[QUOTED TEXT]
┌──

|

Compiled by: Jack Foley
Q. What particular elements in the script appealed to you?
A. Nothing particular, other than the fact that it is romantic,
which is kind of late for me, but I liked it. It's a script that
you read and it works, you know. I felt the same about this movie
from the very beginning, that pretty much we had to do this script,
and get it out, and the movie would work.
It's got, like, 97% exit poll approval in America, so some movies,
as they say, you can't keep people from going to see them if they
want to.
Q. Following on from that, the tabloid image of you might
suggest there are a lot more similarities between this character
and yourself? Are there a lot of elements that you have in common?
A. Oh, I don't know about the tabloids, but most characters,
I always play them in a way that's 85% synonymous, no matter who
you're playing. Nancy wrote the script for me, and I talked to
her about it in advance, while she was writing it, so I guess
it's got some good pieces about what my life has been like.
Q. Have you had any feedback from the real-life Harry Sanborn's
in the world?
A. Yeah, they have the most difficulty watching the film,
I'd say. They're really eight-year-old children. But, no, as I
say, some movies it's hard to talk about, because you don't really
have to defend them. This movie pretty much, so far anyway, in
America, it went up against all the blockbusters of Christmas,
and the audiences liked the movie. I always felt that if we opened
it, that it would play.
Q. I believe Nancy Meyers is the first woman director you
have worked with? Did you notice anything different?

└──

[THE EXERCISE]
Reproduce the interview word for word between "Q. Following on" and "have in common?", inclusive.

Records

┌──

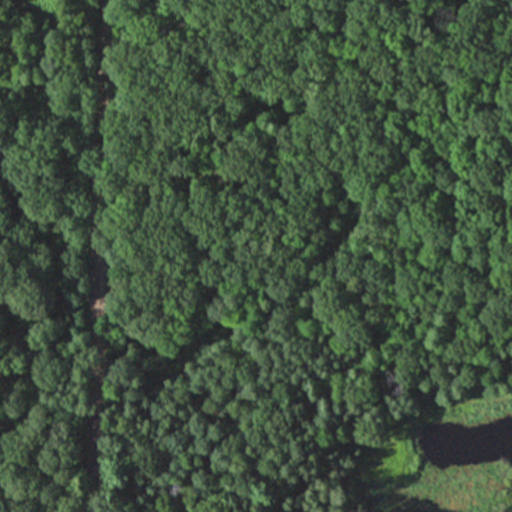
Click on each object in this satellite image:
road: (95, 255)
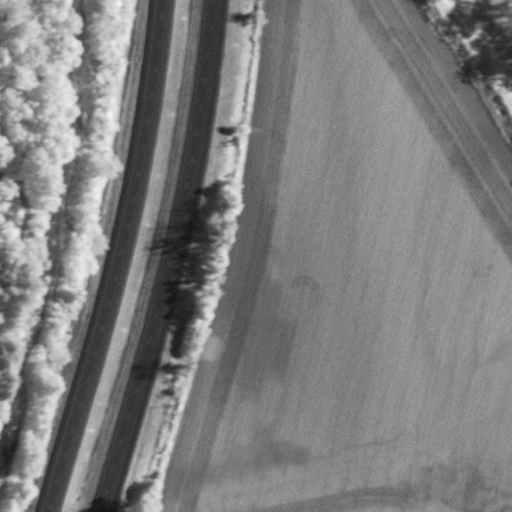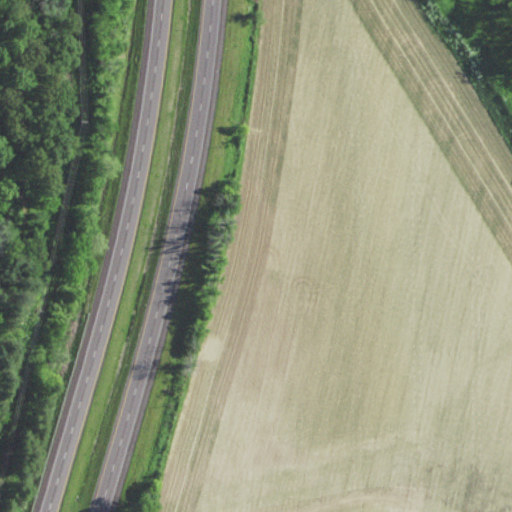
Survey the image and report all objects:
road: (112, 258)
road: (168, 259)
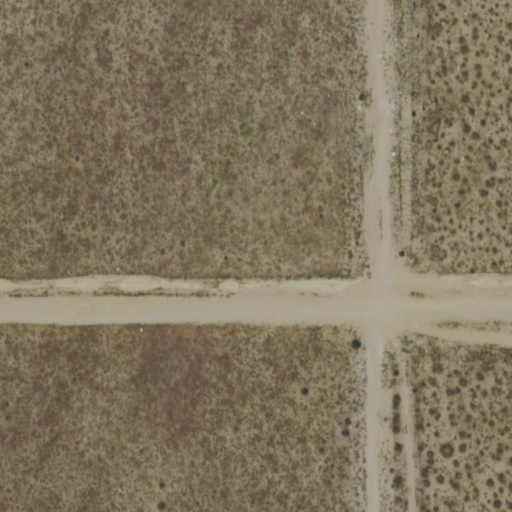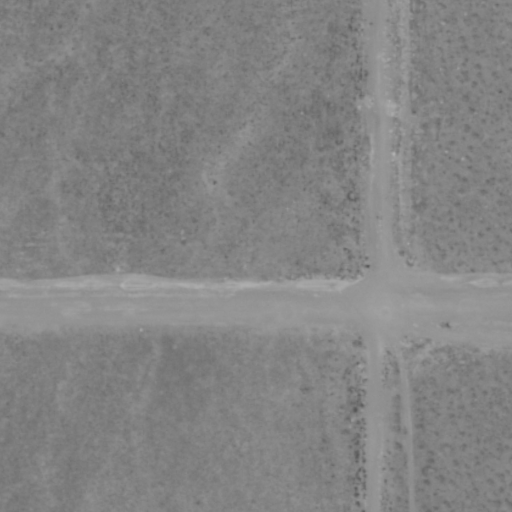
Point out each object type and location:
road: (373, 141)
road: (443, 281)
road: (187, 283)
road: (374, 397)
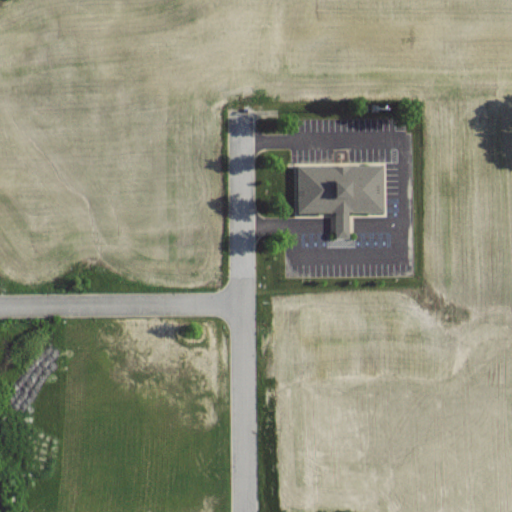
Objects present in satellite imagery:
building: (338, 191)
road: (401, 209)
road: (122, 304)
road: (245, 314)
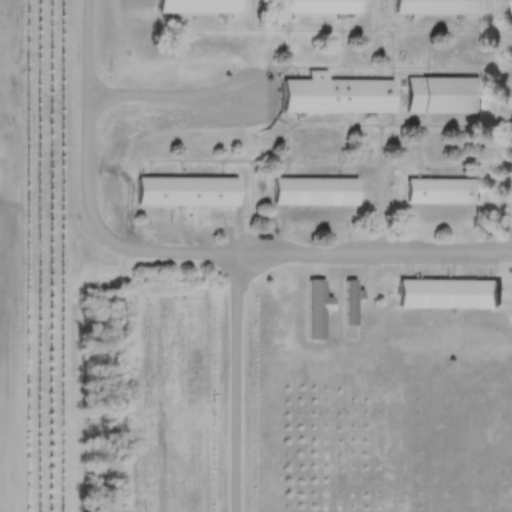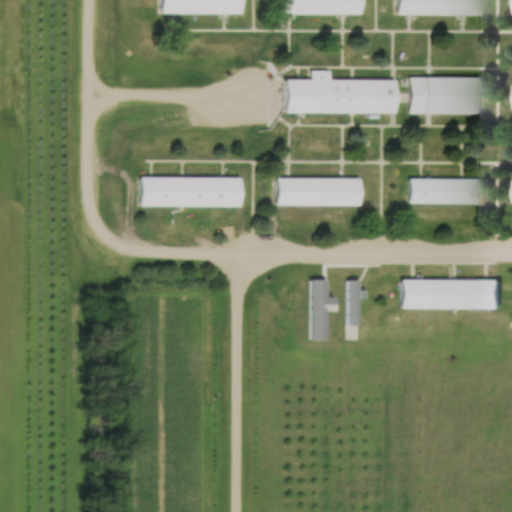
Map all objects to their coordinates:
building: (186, 6)
building: (313, 6)
building: (433, 6)
building: (511, 6)
building: (332, 94)
building: (439, 94)
building: (511, 95)
building: (438, 189)
building: (182, 190)
building: (312, 190)
building: (511, 190)
building: (445, 292)
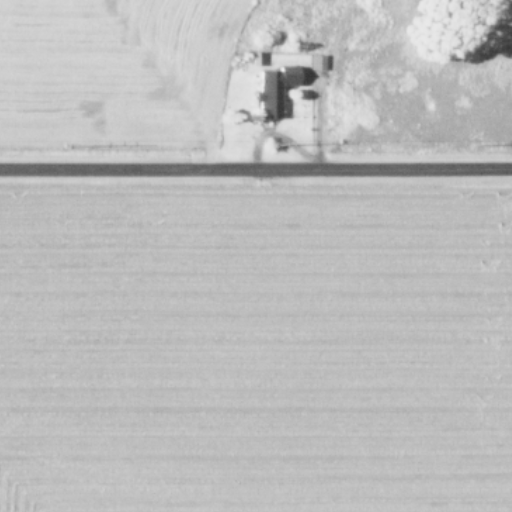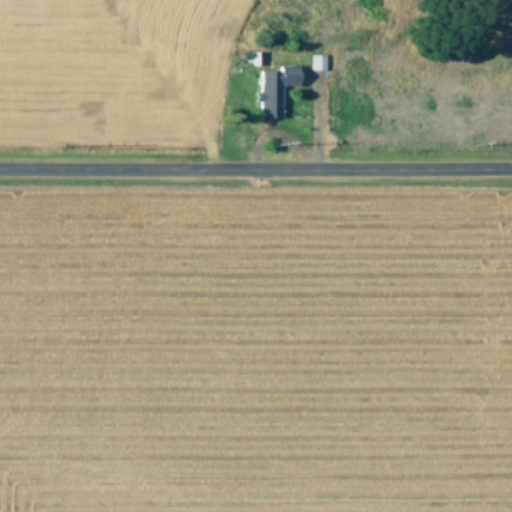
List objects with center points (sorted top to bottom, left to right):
building: (313, 60)
building: (269, 88)
road: (256, 147)
crop: (256, 256)
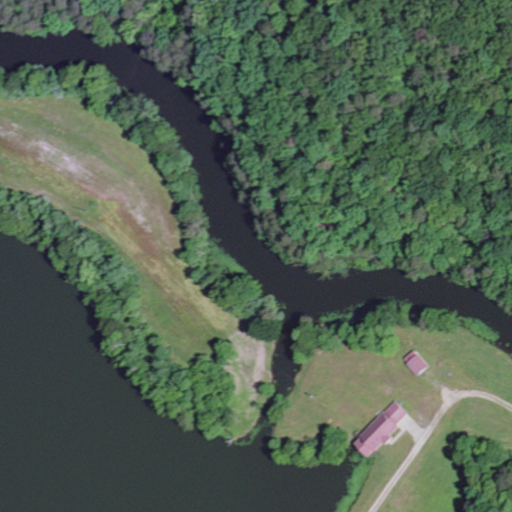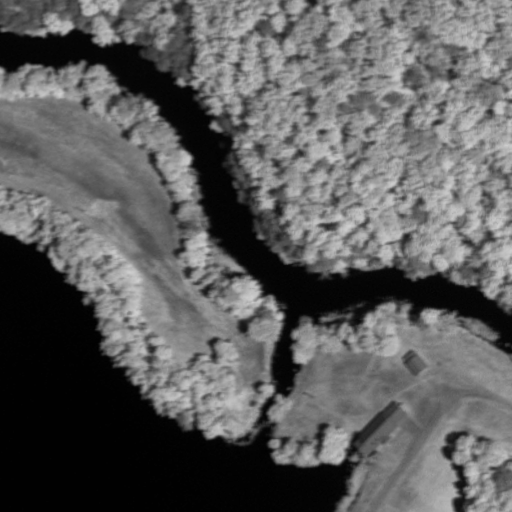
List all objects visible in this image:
road: (462, 392)
road: (403, 473)
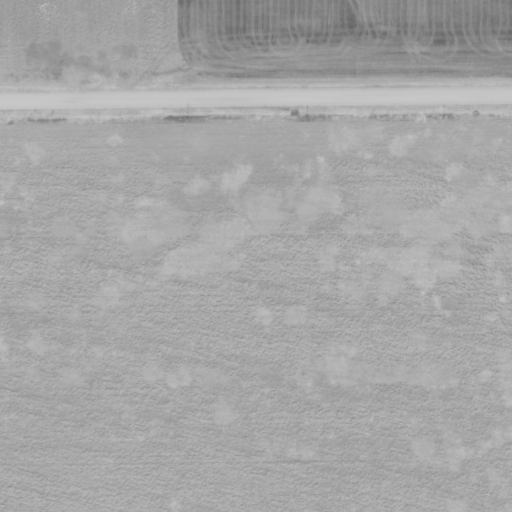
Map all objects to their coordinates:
crop: (78, 38)
crop: (333, 38)
road: (256, 95)
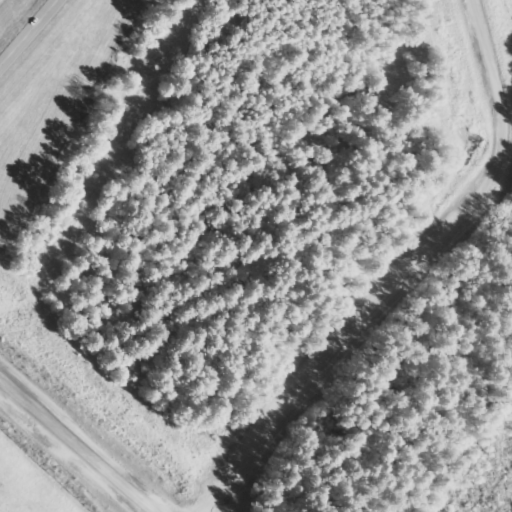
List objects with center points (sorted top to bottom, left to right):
road: (27, 30)
road: (74, 446)
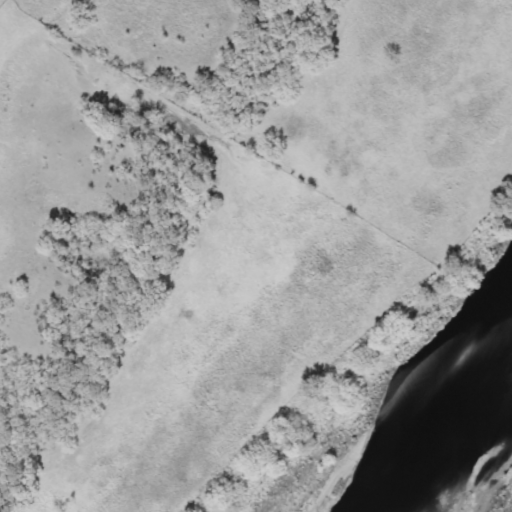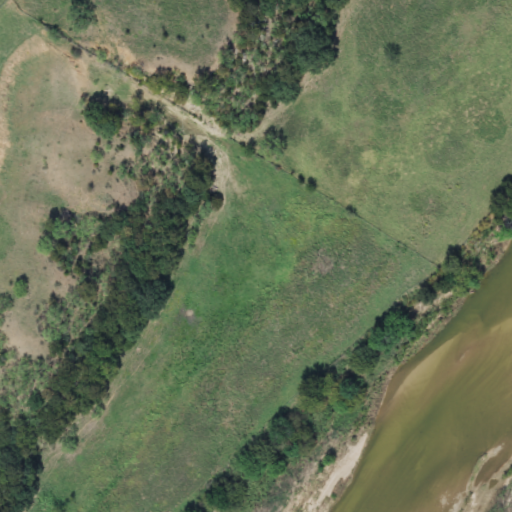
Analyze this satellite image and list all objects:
river: (440, 412)
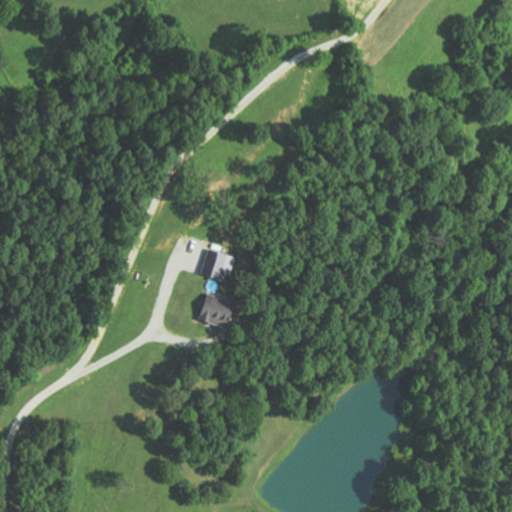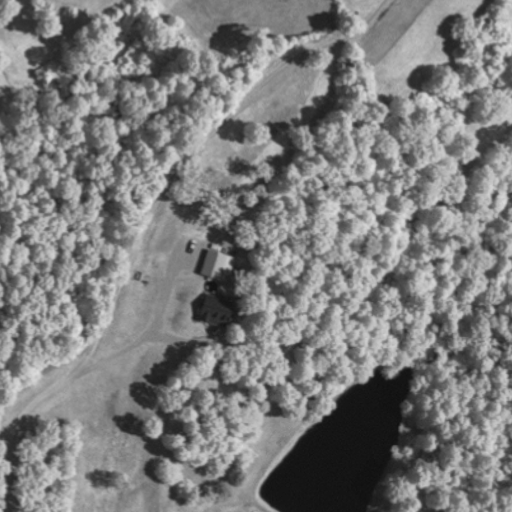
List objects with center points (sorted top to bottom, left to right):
road: (161, 246)
building: (218, 265)
building: (217, 311)
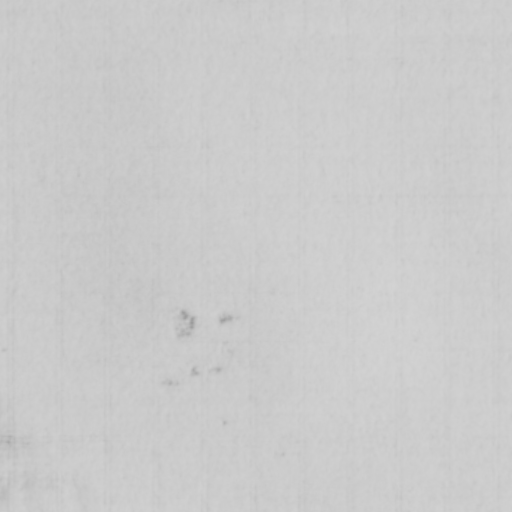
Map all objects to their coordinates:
crop: (256, 256)
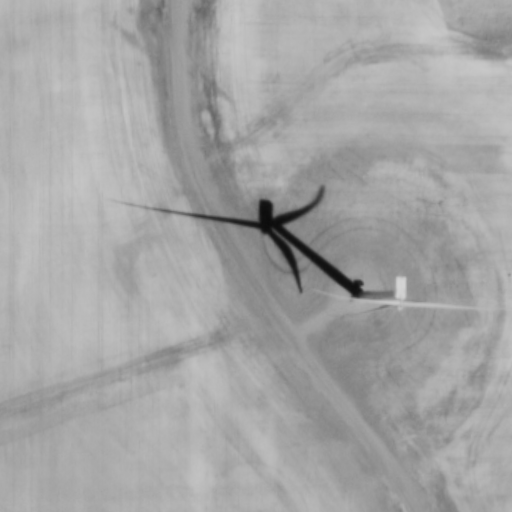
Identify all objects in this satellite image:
road: (262, 273)
wind turbine: (356, 279)
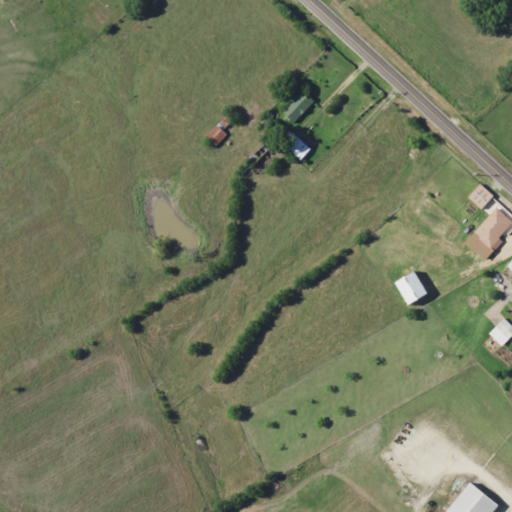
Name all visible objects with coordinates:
road: (413, 90)
building: (296, 108)
building: (294, 147)
road: (296, 165)
building: (478, 197)
building: (490, 231)
building: (508, 264)
building: (510, 311)
building: (500, 332)
building: (466, 501)
building: (471, 502)
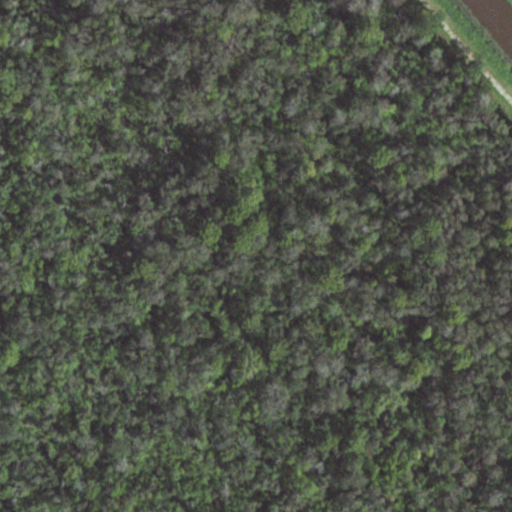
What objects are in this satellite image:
crop: (510, 1)
road: (493, 20)
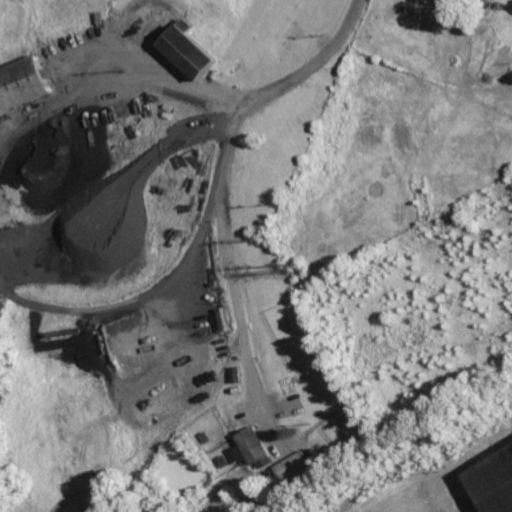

└──

[RESULT OF THIS EXERCISE]
Q. Following on from that, the tabloid image of you might
suggest there are a lot more similarities between this character
and yourself? Are there a lot of elements that you have in common?